Work through the data below and give the number of lines holding the word "needs", without any other text.
(TASK INPUTS begins)
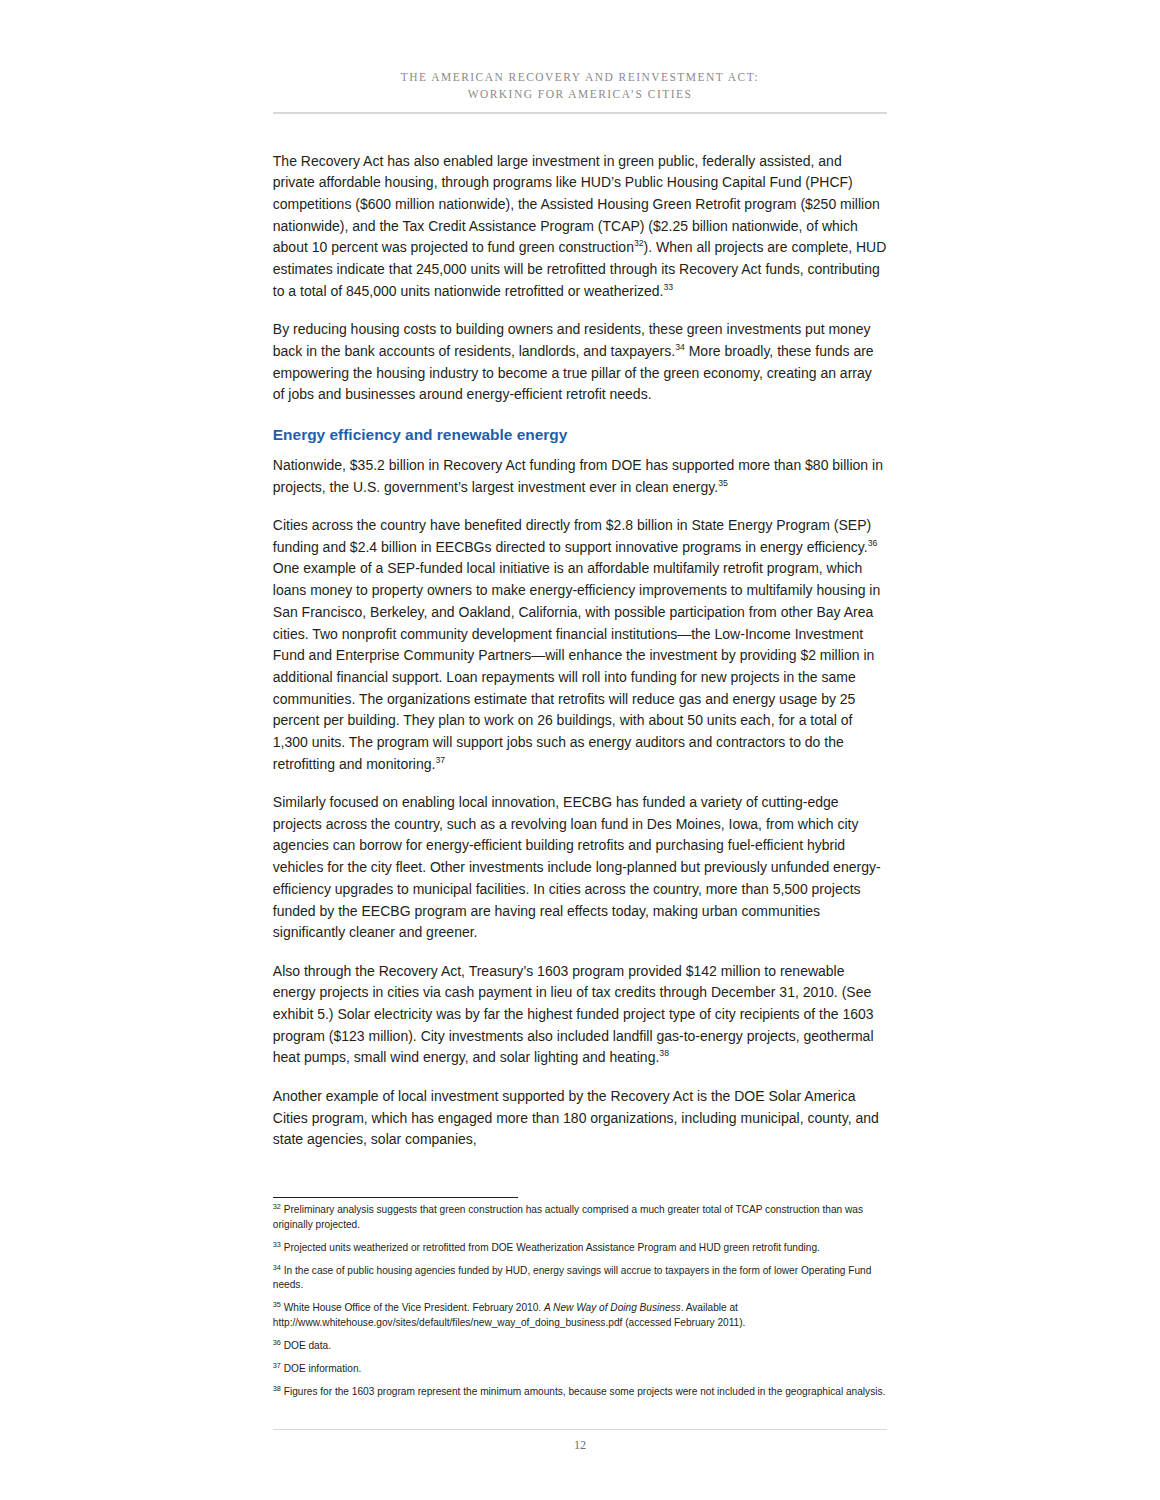The American Recovery and Reinvestment Act: Working for America’s Cities
The Recovery Act has also enabled large investment in green public, federally assisted, and private affordable housing, through programs like HUD’s Public Housing Capital Fund (PHCF) competitions ($600 million nationwide), the Assisted Housing Green Retrofit program ($250 million nationwide), and the Tax Credit Assistance Program (TCAP) ($2.25 billion nationwide, of which about 10 percent was projected to fund green construction32). When all projects are complete, HUD estimates indicate that 245,000 units will be retrofitted through its Recovery Act funds, contributing to a total of 845,000 units nationwide retrofitted or weatherized.33
By reducing housing costs to building owners and residents, these green investments put money back in the bank accounts of residents, landlords, and taxpayers.34 More broadly, these funds are empowering the housing industry to become a true pillar of the green economy, creating an array of jobs and businesses around energy-efficient retrofit needs.
Energy efficiency and renewable energy
Nationwide, $35.2 billion in Recovery Act funding from DOE has supported more than $80 billion in projects, the U.S. government’s largest investment ever in clean energy.35
Cities across the country have benefited directly from $2.8 billion in State Energy Program (SEP) funding and $2.4 billion in EECBGs directed to support innovative programs in energy efficiency.36 One example of a SEP-funded local initiative is an affordable multifamily retrofit program, which loans money to property owners to make energy-efficiency improvements to multifamily housing in San Francisco, Berkeley, and Oakland, California, with possible participation from other Bay Area cities. Two nonprofit community development financial institutions—the Low-Income Investment Fund and Enterprise Community Partners—will enhance the investment by providing $2 million in additional financial support. Loan repayments will roll into funding for new projects in the same communities. The organizations estimate that retrofits will reduce gas and energy usage by 25 percent per building. They plan to work on 26 buildings, with about 50 units each, for a total of 1,300 units. The program will support jobs such as energy auditors and contractors to do the retrofitting and monitoring.37
Similarly focused on enabling local innovation, EECBG has funded a variety of cutting-edge projects across the country, such as a revolving loan fund in Des Moines, Iowa, from which city agencies can borrow for energy-efficient building retrofits and purchasing fuel-efficient hybrid vehicles for the city fleet. Other investments include long-planned but previously unfunded energy-efficiency upgrades to municipal facilities. In cities across the country, more than 5,500 projects funded by the EECBG program are having real effects today, making urban communities significantly cleaner and greener.
Also through the Recovery Act, Treasury’s 1603 program provided $142 million to renewable energy projects in cities via cash payment in lieu of tax credits through December 31, 2010. (See exhibit 5.) Solar electricity was by far the highest funded project type of city recipients of the 1603 program ($123 million). City investments also included landfill gas-to-energy projects, geothermal heat pumps, small wind energy, and solar lighting and heating.38
Another example of local investment supported by the Recovery Act is the DOE Solar America Cities program, which has engaged more than 180 organizations, including municipal, county, and state agencies, solar companies,
32 Preliminary analysis suggests that green construction has actually comprised a much greater total of TCAP construction than was originally projected.
33 Projected units weatherized or retrofitted from DOE Weatherization Assistance Program and HUD green retrofit funding.
34 In the case of public housing agencies funded by HUD, energy savings will accrue to taxpayers in the form of lower Operating Fund needs.
35 White House Office of the Vice President. February 2010. A New Way of Doing Business. Available at http://www.whitehouse.gov/sites/default/files/new_way_of_doing_business.pdf (accessed February 2011).
36 DOE data.
37 DOE information.
38 Figures for the 1603 program represent the minimum amounts, because some projects were not included in the geographical analysis.
12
(TASK INPUTS ends)
- [SOLUTION FOR THIS PROBLEM]:
2